§ **LISTED RECORDS**:
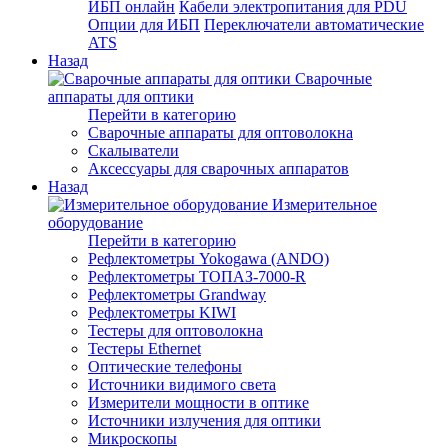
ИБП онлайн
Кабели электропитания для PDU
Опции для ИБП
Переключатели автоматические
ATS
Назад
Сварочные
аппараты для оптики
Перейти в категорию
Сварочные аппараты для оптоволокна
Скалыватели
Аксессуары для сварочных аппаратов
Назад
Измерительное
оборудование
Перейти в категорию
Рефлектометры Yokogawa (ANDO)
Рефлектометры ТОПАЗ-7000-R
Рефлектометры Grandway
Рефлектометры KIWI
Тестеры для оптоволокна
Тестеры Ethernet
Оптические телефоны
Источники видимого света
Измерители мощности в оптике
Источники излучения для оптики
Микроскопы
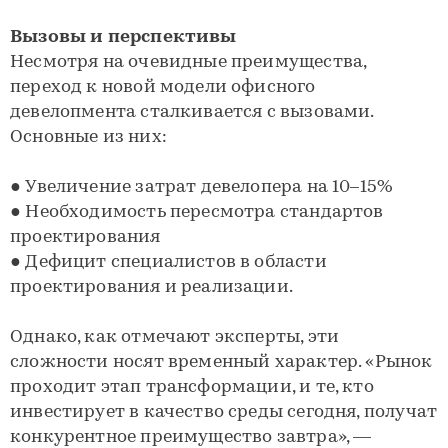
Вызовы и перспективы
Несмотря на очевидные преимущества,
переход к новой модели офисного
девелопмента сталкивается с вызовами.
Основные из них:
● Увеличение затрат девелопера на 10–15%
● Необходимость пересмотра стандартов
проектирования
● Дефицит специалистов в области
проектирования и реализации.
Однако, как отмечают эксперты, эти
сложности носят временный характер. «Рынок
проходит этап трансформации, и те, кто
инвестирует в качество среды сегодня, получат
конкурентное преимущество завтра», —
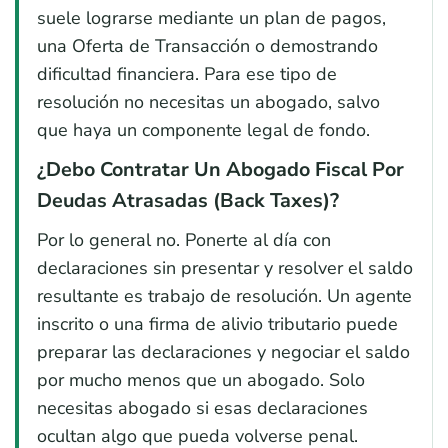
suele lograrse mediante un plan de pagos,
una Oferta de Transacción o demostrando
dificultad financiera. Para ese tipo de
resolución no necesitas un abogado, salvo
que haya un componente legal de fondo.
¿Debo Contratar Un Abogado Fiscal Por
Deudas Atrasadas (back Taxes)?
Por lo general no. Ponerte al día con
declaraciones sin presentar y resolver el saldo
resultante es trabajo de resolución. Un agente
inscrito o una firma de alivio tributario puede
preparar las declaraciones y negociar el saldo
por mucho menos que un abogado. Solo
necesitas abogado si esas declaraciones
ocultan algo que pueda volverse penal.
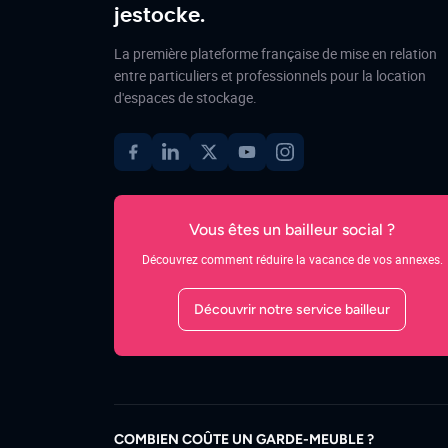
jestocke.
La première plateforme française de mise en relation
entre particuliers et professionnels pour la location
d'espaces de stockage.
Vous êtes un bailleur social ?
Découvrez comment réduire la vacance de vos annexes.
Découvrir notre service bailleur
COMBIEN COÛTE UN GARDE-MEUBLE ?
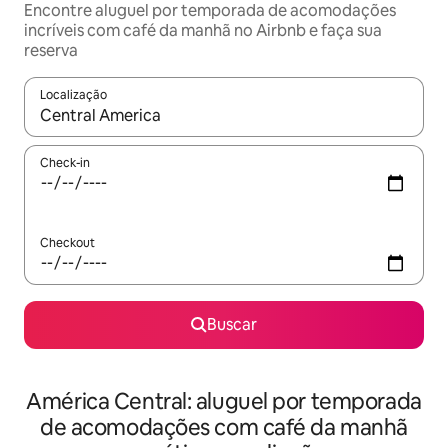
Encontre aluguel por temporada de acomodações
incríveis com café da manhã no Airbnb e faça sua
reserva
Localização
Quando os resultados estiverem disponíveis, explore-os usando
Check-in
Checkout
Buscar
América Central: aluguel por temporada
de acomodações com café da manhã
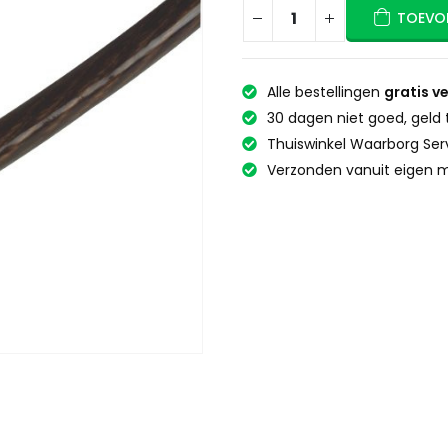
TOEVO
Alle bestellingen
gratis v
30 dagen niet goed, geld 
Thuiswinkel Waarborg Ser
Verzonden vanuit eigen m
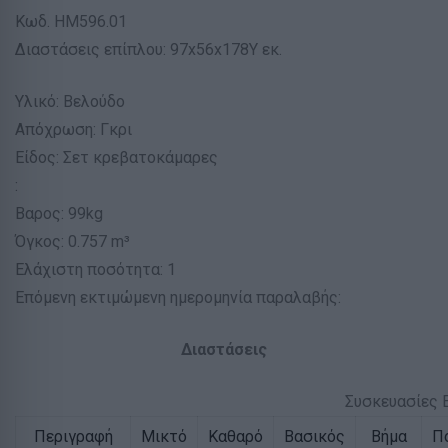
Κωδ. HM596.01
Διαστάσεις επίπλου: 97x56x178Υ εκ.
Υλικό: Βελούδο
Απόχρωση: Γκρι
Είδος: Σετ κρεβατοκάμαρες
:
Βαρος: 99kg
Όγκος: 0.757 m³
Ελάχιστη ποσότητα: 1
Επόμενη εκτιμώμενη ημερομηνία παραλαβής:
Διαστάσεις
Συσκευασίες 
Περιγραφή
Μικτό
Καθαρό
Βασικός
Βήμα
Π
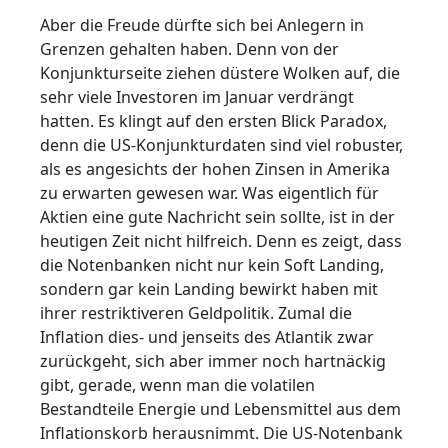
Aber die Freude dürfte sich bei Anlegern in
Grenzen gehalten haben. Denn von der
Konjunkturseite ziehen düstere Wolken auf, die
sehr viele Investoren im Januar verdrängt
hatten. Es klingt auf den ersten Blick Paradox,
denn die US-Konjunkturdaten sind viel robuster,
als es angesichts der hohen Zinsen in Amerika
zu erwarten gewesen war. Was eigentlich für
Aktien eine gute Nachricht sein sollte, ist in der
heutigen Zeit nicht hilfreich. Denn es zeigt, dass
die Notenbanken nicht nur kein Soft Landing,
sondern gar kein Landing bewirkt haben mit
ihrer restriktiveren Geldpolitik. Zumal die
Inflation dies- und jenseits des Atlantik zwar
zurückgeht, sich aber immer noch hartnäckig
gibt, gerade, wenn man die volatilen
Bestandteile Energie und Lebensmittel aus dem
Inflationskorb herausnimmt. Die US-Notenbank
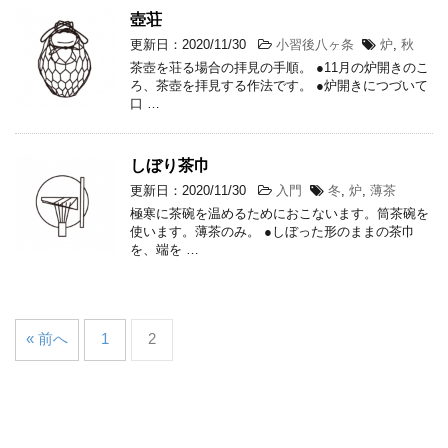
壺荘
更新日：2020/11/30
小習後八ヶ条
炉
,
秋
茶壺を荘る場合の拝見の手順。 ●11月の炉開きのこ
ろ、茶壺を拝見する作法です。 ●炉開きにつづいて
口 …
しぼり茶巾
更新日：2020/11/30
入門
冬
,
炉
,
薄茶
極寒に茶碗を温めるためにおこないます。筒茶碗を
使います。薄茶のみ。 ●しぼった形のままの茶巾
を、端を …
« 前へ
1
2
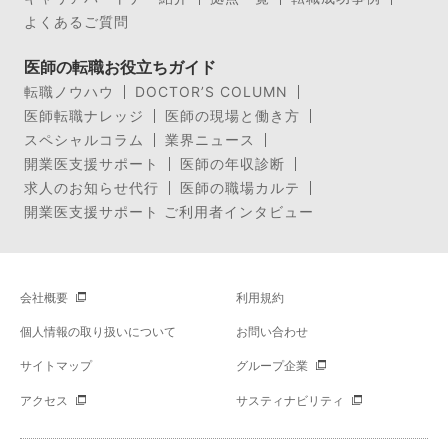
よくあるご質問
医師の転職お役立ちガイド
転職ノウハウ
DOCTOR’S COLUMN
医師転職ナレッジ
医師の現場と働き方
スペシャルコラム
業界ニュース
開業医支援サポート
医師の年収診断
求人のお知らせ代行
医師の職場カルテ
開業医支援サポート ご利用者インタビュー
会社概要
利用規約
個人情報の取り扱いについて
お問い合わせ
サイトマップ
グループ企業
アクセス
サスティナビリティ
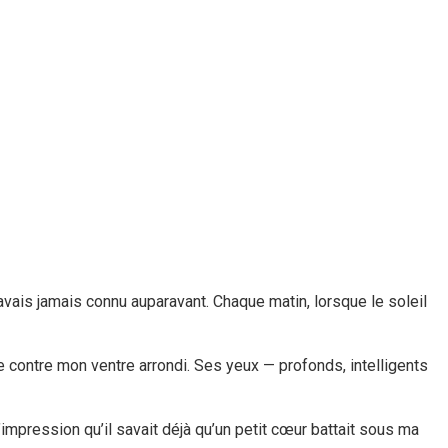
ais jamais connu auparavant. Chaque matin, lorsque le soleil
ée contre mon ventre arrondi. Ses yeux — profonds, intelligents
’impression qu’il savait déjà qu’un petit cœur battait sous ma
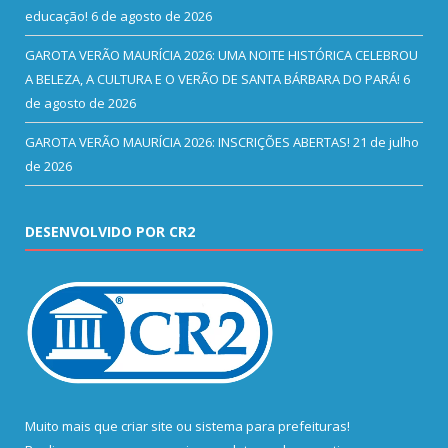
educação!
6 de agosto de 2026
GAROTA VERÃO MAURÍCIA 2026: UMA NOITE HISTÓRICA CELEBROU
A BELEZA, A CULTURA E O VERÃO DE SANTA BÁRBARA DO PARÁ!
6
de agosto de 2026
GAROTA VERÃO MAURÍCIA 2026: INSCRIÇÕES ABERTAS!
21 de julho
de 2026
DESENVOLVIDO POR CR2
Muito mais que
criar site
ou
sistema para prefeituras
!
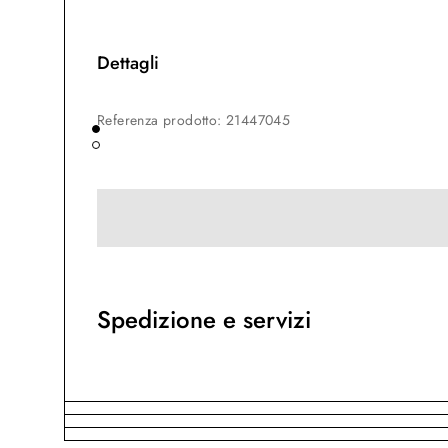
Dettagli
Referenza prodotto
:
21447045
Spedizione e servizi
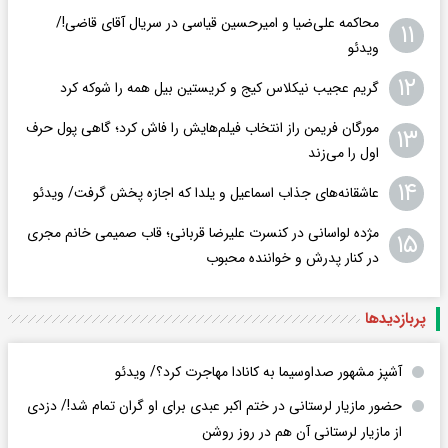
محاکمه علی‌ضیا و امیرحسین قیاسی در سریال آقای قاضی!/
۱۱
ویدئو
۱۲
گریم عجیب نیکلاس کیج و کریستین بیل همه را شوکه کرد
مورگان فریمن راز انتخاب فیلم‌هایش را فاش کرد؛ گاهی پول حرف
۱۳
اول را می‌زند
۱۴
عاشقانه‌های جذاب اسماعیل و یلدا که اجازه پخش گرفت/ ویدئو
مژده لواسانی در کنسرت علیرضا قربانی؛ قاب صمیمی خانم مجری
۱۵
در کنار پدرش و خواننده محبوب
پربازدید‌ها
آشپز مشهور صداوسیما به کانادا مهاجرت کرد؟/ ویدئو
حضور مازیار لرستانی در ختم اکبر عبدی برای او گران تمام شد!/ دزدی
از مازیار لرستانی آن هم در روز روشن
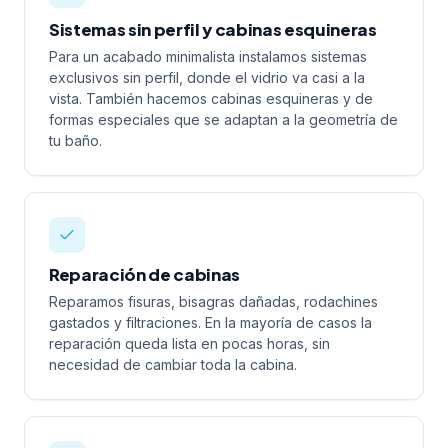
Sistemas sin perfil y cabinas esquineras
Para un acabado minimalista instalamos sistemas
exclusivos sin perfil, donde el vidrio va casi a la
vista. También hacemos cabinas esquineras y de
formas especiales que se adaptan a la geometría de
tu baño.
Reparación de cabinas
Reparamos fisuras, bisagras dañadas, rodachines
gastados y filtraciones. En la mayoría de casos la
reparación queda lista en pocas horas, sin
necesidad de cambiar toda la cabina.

§ **TASK TO CARRY OUT**: Please edit the lines from the line with "Aber die Freude dürfte sich bei Anlegern in" to the line with "denn die US-Konjunkturdaten" so that "Investoren" becomes "Marktteilnehmer", and give only those lines back with nothing else changed.

§ **RESULT BELOW**:
Aber die Freude dürfte sich bei Anlegern in
Grenzen gehalten haben. Denn von der
Konjunkturseite ziehen düstere Wolken auf, die
sehr viele Marktteilnehmer im Januar verdrängt
hatten. Es klingt auf den ersten Blick Paradox,
denn die US-Konjunkturdaten sind viel robuster,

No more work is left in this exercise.